File metadata and controls

354 lines (283 loc) · 15.2 KB

Frequently Asked Questions

This page is a compilation of frequently asked questions and answers.

Performance

Do you support GPUs? Multithreading? Distributed computation?

Yes. The *DiffEq.jl libraries (OrdinaryDiffEq.jl, StochasticDiffEq.jl, and DelayDiffEq.jl) are all written to be generic to the array and number types. This means they will adopt the implementation that is given by the array type. The in-place algorithms internally utilize Julia's broadcast (with some exceptions due to a Julia bug for now, see this issue) and Julia's A_mul_B! in-place matrix multiplication function. The out-of-place algorithms utilize standard arithmetical functions. Both additionally utilize the user's norm specified via the common interface options and, if a stiff solver, ForwardDiff/DiffEqDiffTools for the Jacobian calculation, and Base linear factorizations for the linear solve. For your type, you may likely need to give a better form of the norm, Jacobian, or linear solve calculations to fully utilize parallelism.

GPUArrays.jl, ArrayFire.jl, DistributedArrays.jl have been tested and work in various forms, where the last one is still not recommended for common use yet.

The next question is whether it matters. Generally, your system has to be large for parallelism to matter. Using a multithreaded array for broadcast we find helpful around N>1000, though the Sundials manual says N>100,000. For high order Runge-Kutta methods it's likely lower than the Sundials estimate because of more operations packed into each internal step, but as always that will need more benchmarks to be precise and will depend on the problem being solved. GPUs generally require some intensive parallel operation in the user's f function to be viable, for example a matrix multiplication for a stencil computation in a PDE. If you're simply solving some ODE element-wise on a big array it likely won't do much or it will slow things down just due to how GPUs work. DistributedArrays require parallel linear solves to really matter, and thus are only recommended when you have a problem that cannot fit into memory or are using a stiff solver with a Krylov method for the linear solves.

My ODE is solving really slow... what do I do?

First, check for bugs. These solvers go through a ton of convergence tests and so if there's a solver issue, it's either just something to do with how numerical methods work or it's a user-error (generally the latter, though check the later part of the FAQ on normal numerical errors). User-errors in the f function causing a divergence of the solution is the most common reason for reported slow codes.

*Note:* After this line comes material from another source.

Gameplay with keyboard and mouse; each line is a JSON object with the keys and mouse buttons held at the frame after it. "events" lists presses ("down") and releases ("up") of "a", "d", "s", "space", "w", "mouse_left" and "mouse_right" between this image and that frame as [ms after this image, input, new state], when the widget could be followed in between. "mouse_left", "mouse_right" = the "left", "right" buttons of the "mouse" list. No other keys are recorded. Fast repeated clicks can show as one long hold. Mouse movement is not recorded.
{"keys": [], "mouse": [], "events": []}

If you have no bugs, great! The standard tricks for optimizing Julia code then apply. What you want to do first is make sure your function does not allocate. If your system is small (<=100 ODEs/SDEs/DDEs/DAEs?), then you should set your system up to use StaticArrays.jl. This is demonstrated in the ODE tutorial with static matrices. Static vectors/arrays are stack-allocated, and thus creating new arrays is free and the compiler doesn't have to heap-allocate any of the temporaries (that's the expensive part!). These have specialized super fast dispatches for arithmetic operations and extra things like QR-factorizations, and thus they are preferred when possible. However, they lose efficiency if they grow too large.

For anything larger, you should use the in-place syntax f(du,u,p,t) and make sure that your function doesn't allocate. Assuming you know of a u0, you should be able to do:

du = similar(u0)
@time f(du,u0,p,t)

and see close to zero allocations and close to zero memory allocated. If you see more, then you might have a type-instability or have temporary arrays. To find type-instabilities, you should do:

@code_warntype f(du,u,p,t)

and read the printout to see if there's any types that aren't inferred by the compiler, and fix them. If you have any global variables, you should make them const. As for allocations, some common things that allocate are:

  • Array slicing, like u[1:5]. Instead, use @view u[1:5]
  • Matrix multiplication with *. Instead of A*b, use A_mul_B!(c,A,b) for some pre-allocated cache vector c.
  • Non-broadcasted expressions. Every expression on arrays should .= into another array, or it should be re-written to loop and do computations with scalar (or static array) values.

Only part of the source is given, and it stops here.